The second part of the show is conceived by Daido Moriyama in close collaboration with the gallery owner Akio Nagasawa. You will see the diversity of Daido Moriyama’s practices: silver prints, colour photographs, silkscreens on canvas, Polaroid, Drop Paper, light boxes, books and magazines, Record is the magazine which Moriyama has been publishing periodically since 2006. The tour begins with images fromhis first book, Japan: a Photo Theater (1968), in which he mixes street photos with portraits of actors. The book caused a scandal, and its aesthetic is very close to the magazine Provoke, which Moriyama joined in 1969. “Accident” is a seris he produced the same yearin which he reappropriated photographs of violent night-time road accidents, found in magazines or captured on the television screen. He highjacks them in the manner of Andy Warhol’s “Death and Disaster” serigraphs which he discovered in 1968. A large selection of photographs from Farewell Photography (1972), considered one of the most avant-garde books of its time presents a new photographic practice using blur, motion, grain and blotches with images at the limit of legibility. In 1982 Moriyama published Light and Shadow in which he imposed a new approach: images with high contrast, omnipresent blacks and tight framing, which made his reputation.
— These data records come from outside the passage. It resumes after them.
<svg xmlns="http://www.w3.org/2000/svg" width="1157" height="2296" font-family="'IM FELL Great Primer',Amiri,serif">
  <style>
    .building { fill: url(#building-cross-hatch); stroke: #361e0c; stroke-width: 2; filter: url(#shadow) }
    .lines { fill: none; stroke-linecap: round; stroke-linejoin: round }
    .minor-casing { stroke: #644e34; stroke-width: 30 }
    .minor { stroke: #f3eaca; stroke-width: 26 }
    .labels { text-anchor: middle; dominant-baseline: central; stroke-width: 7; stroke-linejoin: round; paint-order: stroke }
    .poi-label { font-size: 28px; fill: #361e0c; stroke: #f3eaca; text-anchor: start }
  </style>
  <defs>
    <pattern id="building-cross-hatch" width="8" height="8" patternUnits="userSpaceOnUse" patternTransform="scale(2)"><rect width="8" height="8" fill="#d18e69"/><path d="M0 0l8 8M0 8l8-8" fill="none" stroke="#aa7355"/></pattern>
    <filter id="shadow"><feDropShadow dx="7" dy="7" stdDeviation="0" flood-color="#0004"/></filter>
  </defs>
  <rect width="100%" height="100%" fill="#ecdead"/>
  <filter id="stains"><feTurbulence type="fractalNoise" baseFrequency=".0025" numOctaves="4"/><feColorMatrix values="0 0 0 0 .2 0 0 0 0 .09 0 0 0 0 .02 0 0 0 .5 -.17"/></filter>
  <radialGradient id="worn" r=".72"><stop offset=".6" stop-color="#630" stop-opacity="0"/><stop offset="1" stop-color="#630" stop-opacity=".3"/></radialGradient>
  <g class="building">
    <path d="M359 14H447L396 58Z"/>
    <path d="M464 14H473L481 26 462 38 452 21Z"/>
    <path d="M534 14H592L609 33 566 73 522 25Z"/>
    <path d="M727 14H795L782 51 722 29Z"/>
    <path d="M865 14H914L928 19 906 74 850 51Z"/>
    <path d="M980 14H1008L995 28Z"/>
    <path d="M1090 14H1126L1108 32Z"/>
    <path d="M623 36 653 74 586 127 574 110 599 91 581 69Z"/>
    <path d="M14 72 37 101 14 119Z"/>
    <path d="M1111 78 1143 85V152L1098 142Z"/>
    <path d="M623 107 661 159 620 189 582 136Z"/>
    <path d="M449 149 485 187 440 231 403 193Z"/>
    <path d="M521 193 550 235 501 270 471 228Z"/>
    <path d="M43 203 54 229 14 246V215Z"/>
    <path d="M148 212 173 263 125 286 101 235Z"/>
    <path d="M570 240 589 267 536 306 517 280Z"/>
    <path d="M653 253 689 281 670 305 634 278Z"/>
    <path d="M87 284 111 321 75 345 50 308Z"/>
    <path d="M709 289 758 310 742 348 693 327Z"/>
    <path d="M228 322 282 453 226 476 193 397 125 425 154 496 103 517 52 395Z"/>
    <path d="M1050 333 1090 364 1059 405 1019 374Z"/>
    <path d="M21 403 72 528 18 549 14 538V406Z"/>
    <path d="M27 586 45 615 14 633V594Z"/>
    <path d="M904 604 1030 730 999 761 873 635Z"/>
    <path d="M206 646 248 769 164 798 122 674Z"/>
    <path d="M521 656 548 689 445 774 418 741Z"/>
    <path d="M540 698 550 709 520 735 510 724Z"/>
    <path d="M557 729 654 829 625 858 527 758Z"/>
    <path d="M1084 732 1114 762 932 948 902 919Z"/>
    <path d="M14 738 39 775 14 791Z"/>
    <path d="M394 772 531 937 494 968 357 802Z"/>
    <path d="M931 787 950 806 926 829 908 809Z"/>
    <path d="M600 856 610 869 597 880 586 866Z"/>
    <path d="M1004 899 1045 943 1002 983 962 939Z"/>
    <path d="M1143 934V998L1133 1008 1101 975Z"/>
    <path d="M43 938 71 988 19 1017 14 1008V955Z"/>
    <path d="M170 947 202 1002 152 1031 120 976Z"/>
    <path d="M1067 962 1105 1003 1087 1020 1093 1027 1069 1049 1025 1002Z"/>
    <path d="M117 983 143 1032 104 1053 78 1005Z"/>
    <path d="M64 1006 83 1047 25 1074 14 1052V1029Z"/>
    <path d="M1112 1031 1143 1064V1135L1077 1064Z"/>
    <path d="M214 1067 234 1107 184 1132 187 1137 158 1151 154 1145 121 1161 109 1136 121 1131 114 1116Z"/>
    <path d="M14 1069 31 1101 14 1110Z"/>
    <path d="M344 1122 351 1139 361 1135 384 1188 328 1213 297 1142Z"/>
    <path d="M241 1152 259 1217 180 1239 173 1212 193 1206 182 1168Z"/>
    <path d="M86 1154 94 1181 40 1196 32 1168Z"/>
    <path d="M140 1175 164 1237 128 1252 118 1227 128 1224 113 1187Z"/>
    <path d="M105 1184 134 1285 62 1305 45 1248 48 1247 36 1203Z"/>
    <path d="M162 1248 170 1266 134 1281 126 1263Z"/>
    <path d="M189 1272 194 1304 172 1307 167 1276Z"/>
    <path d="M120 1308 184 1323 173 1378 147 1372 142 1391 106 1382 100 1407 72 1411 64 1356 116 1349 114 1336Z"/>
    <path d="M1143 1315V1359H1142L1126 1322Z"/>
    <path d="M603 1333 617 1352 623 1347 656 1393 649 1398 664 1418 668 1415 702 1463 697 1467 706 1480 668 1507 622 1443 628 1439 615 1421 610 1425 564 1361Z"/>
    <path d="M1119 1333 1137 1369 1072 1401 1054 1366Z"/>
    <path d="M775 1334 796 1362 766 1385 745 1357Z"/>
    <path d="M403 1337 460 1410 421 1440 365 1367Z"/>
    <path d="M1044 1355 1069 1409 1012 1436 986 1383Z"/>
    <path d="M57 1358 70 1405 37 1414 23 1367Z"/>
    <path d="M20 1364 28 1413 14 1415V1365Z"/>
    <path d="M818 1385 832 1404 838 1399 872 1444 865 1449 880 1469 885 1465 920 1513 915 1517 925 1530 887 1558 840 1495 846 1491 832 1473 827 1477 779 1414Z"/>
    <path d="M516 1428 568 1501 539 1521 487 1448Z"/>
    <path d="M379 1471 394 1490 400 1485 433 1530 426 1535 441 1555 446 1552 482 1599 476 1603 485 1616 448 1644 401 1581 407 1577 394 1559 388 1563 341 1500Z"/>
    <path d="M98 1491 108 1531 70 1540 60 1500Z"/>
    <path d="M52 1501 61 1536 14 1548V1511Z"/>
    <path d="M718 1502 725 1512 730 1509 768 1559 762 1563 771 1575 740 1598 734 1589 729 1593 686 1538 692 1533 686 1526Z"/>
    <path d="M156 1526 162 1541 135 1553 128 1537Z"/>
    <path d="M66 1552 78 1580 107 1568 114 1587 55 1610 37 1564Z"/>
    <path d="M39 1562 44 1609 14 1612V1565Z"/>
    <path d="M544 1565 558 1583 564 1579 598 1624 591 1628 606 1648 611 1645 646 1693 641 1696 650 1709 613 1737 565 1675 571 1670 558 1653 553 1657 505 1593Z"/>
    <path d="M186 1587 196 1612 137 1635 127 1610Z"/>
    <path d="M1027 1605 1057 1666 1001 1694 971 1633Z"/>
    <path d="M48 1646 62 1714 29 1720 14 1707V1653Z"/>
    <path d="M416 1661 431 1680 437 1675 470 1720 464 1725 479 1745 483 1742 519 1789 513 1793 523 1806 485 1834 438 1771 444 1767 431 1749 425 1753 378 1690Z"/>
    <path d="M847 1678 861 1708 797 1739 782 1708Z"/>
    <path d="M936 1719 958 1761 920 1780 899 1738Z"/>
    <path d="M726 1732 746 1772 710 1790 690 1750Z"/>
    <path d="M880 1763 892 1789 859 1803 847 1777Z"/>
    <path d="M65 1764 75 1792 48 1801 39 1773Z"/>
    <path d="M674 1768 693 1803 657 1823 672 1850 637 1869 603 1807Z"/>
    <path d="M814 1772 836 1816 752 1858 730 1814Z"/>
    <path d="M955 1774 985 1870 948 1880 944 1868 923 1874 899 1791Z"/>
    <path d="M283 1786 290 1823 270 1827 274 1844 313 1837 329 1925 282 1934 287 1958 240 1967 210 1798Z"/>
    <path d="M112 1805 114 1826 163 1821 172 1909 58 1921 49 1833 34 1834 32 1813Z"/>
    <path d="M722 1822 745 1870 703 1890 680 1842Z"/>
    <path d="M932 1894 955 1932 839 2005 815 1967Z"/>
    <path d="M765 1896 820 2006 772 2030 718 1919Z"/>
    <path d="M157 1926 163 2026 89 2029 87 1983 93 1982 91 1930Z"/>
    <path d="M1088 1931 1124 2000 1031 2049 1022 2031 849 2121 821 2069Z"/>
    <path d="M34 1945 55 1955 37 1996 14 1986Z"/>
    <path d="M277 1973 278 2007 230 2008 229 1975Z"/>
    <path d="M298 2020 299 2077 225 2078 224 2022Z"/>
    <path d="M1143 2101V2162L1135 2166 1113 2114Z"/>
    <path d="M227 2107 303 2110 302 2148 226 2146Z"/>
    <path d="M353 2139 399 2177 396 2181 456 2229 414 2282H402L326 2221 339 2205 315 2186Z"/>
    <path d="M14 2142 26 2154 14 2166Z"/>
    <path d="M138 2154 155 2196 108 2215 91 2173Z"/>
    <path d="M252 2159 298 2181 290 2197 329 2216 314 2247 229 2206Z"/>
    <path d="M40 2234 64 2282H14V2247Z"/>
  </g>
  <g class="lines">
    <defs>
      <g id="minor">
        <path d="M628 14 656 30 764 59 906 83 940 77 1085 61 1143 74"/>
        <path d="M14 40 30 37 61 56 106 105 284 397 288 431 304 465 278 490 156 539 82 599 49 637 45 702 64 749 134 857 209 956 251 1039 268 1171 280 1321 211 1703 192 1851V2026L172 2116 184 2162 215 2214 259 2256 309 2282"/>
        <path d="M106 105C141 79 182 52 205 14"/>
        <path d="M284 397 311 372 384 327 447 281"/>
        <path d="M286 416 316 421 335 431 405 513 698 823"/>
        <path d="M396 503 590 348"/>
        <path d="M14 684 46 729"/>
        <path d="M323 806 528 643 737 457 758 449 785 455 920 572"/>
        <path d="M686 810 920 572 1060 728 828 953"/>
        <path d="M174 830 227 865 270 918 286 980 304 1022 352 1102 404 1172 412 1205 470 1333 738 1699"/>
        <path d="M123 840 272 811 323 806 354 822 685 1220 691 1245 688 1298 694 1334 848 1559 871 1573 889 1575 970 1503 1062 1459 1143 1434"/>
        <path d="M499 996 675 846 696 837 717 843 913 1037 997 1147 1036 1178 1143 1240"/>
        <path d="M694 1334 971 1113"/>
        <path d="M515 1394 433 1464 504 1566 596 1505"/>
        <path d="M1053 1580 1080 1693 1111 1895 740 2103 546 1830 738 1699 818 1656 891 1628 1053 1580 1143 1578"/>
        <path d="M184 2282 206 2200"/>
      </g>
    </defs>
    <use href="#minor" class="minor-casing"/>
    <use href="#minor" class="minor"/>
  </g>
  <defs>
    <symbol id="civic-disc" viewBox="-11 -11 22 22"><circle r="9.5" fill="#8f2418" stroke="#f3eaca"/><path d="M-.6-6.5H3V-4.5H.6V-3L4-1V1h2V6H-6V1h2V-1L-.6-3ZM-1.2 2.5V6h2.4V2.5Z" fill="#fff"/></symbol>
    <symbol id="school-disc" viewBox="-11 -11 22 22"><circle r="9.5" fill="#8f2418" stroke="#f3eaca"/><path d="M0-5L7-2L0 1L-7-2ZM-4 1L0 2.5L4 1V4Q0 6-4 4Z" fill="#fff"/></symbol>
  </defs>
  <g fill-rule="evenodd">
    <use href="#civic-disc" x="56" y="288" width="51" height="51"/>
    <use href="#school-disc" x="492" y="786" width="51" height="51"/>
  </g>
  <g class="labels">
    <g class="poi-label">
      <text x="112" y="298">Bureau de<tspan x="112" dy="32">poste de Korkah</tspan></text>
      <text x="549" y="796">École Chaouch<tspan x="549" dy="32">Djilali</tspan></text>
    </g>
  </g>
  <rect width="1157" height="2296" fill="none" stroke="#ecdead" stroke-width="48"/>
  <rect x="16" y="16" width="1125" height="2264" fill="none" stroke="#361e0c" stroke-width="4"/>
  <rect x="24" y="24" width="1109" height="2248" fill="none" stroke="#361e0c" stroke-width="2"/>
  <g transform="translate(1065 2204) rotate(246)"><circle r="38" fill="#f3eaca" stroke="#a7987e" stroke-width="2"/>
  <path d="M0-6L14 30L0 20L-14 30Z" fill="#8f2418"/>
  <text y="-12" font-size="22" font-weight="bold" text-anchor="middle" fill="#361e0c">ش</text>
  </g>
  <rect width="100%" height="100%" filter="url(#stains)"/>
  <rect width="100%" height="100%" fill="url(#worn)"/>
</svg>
Moriyama is fascinated by the district Shinjuku with its urban chaos. There is an installation based on the “Tights” series in which Moriyama transforms fishnet stockings into an obsessive motif on different supports. When Moriyama was 25 in 1963 he did a series “Pantomine” with photographs of foetuses stored in formaldehyde in a Tokyo maternity hospital. The end of the exhibition will highlight colour in Moriyama’s work which was done with Polaroid in the streets, multiplying the views, smelling the city’s odours, scanning the alleys, advertising the city, scrutinizing the alleys, billboards, posters, commercial stalls and pedestrians. The “Pretty Woman” is the last room it is a selection of colour photographs taken in 2017 in the streets of Tokyo where he captures silhouettes of women in the chaos of the streets and shop windows. In addition the exhibition concludes with a large selection from Record magazine, published by Akio Nagasawa by Akio Nagasawa, which Moriyama conceived and produced entirely from his own photographs.
Both photographers share a non-conformist vision and a taste for marginality. It is interesting to note how the gaze of a stray dog played in both of their photographs. In Tokushu Magazine Tomatsu wrote that he adopted the gaze of a stray dog (“I forced myself to walk with my eyes down”), a posture he would continue to adopt in his urban ramblings. Moriyama took up this analogy, identifying with one of his most famous photographs, Stray Dog (1971) and titling his memoirs a few years later Memory of a Dog. Both artists also have a fascination for the figure of the outsider, that individual living on the fringes of society, freed from the prevailing conformism the price of a certain isolation. Also both have a fascination with the Shinjuku district with its sulphurous reputation.
In the Studio, the space dedicated to emerging talent, the film by the choreographer and visual artist, Smaïl Kanouté, will introduce you to the extraordinary story of Yasuke Kurosan, the black samurai in Japan.
There is much more to be discovered, I only give you a few highlights. There will be a catalogue of the exhibition.